Semana.com : Que signifierait en Colombie l'application d'un accord humanitaire ?
C.H.P. : L'application du DIH et la régularisation du conflit contribueraient à la définition de qui sont les combattants et qui ne le sont pas. Avec l'échange humanitaire, outre la libération de ces personnes, les Farc s'engageraient à respecter le DIH et par conséquent à en finir avec les prises d'otages. Tenter d'amorcer un dialogue en cessant les hostilités et les combats est naïf. La première chose à faire, c'est “humaniser" le conflit, définir qui sont les combattants et écarter la population civile. En outre, il convient de souligner que l'échange vise à privilégier la vie des soldats – des combattants, qui sont tous colombiens.
Semana.com : Croyez-vous que dans les conditions du conflit, il est possible d'appliquer un accord humanitaire ?
C.H.P. : En Colombie, l'application du DIH est un impératif légal et constitutionnel. Par le passé, on a tenté de voter une loi contre les prises d'otages qui interdisait le paiement de rançons. La Cour constitutionnelle a déclaré que ceux qui recouraient au paiement le faisaient "par nécessité” et en raison du devoir de solidarité avec les victimes, pour la protection des droits humains dont jouissent les citoyens, devoir qui est consacré dans la Charte politique.
Dans le monde, il y a deux législations qui consacrent explicitement le droit à la paix : la Charte africaine et la Constitution colombienne. À l'article 22 de notre Constitution, la paix est consacrée non seulement comme un droit mais comme un devoir. La Cour constitutionnelle a déclaré que ce droit est le fondement de l'État et de la société, et qu'il impose aux autorités de rechercher la paix. Cela nous amène à penser que tout Colombien non seulement a le droit de chercher le dialogue pour résoudre un conflit mais qu'il s'agit de l'exercice d'un devoir. À l'évidence, une telle faculté ne signifie pas qu'il peut décréter une opération militaire ou modifier les institutions, mais tous les citoyens ont droit au dialogue.
Semana.com : Chaque fois qu'il y a des libérations, on reparle de la possibilité d'un rapprochement entre le Gouvernement et la guérilla. Il y a quelques jours, un groupe a commencé à lancer sur Internet la collecte de signatures pour empêcher que le gouvernement dialogue avec les Farc. Qu'en pensez-vous ?

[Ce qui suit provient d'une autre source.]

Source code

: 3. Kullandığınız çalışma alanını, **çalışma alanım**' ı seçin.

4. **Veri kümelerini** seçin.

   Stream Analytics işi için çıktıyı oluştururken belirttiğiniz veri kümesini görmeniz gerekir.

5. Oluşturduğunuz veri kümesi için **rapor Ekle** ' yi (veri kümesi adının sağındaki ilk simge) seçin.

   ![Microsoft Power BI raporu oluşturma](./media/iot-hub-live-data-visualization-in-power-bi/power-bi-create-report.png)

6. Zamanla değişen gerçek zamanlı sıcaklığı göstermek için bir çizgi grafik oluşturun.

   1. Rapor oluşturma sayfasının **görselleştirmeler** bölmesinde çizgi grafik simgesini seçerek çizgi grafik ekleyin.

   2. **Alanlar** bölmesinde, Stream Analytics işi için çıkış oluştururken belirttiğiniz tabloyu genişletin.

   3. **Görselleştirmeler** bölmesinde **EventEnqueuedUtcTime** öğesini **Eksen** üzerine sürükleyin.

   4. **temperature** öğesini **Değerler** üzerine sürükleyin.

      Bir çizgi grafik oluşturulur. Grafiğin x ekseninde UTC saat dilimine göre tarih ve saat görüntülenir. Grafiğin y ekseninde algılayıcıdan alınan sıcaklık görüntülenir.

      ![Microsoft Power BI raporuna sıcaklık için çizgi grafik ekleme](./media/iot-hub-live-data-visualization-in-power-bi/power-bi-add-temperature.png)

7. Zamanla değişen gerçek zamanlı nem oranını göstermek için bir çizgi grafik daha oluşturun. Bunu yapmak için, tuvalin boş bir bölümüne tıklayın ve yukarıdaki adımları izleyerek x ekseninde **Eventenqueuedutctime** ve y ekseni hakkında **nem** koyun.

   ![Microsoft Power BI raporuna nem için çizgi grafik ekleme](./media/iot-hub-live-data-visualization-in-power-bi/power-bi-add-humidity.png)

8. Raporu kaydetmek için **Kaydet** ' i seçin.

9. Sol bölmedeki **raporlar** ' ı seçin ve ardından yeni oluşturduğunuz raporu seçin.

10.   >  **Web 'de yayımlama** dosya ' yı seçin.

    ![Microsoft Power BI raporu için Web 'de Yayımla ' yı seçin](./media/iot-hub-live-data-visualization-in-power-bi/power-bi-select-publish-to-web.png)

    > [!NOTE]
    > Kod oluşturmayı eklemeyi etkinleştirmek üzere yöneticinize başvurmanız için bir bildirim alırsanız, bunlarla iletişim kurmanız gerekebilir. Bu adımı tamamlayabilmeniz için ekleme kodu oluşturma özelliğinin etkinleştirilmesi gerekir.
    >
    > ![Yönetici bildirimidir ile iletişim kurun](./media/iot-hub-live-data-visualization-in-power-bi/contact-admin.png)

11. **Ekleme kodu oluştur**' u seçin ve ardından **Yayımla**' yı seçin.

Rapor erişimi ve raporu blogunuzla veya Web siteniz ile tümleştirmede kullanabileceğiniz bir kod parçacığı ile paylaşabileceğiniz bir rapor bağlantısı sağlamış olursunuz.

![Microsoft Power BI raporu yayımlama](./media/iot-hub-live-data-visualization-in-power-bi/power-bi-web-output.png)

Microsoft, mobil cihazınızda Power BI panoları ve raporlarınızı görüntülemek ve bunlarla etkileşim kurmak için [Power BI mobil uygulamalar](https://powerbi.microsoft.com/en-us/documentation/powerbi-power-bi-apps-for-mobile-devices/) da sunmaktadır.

C.H.P. : J'insiste, la paix est un droit et un devoir constitutionnel. Des initiatives comme celle-ci montrent l'absence de solidarité des gens. Il est incroyable qu'en Colombie, des citoyens soient séquestrés depuis plus de 13 ans et que nous restions si indifférents. En Espagne, ils ont payé pour la libération de leurs citoyens pris en otages par des pirates somalis et en peu de temps, ils ont été libérés. Il existe de nombreux cas semblables. Au lieu de valoriser le travail des "Colombiennes et Colombiens pour la Paix", le président Uribe a préféré les appeler le “Bloc intellectuel des FARC”. Quelle méconnaissance de la Charte politique ! Comme nous l'avons vu, rechercher la paix est un devoir constitutionnel et un droit que personne ne peut nous enlever.
Semana.com : Finalement, pour une issue négociée, que signifierait la mort de Alfonso Cano ?
C.H.P. : Indépendamment de qui est à la tête des Farc, l'important est de toujours privilégier le dialogue.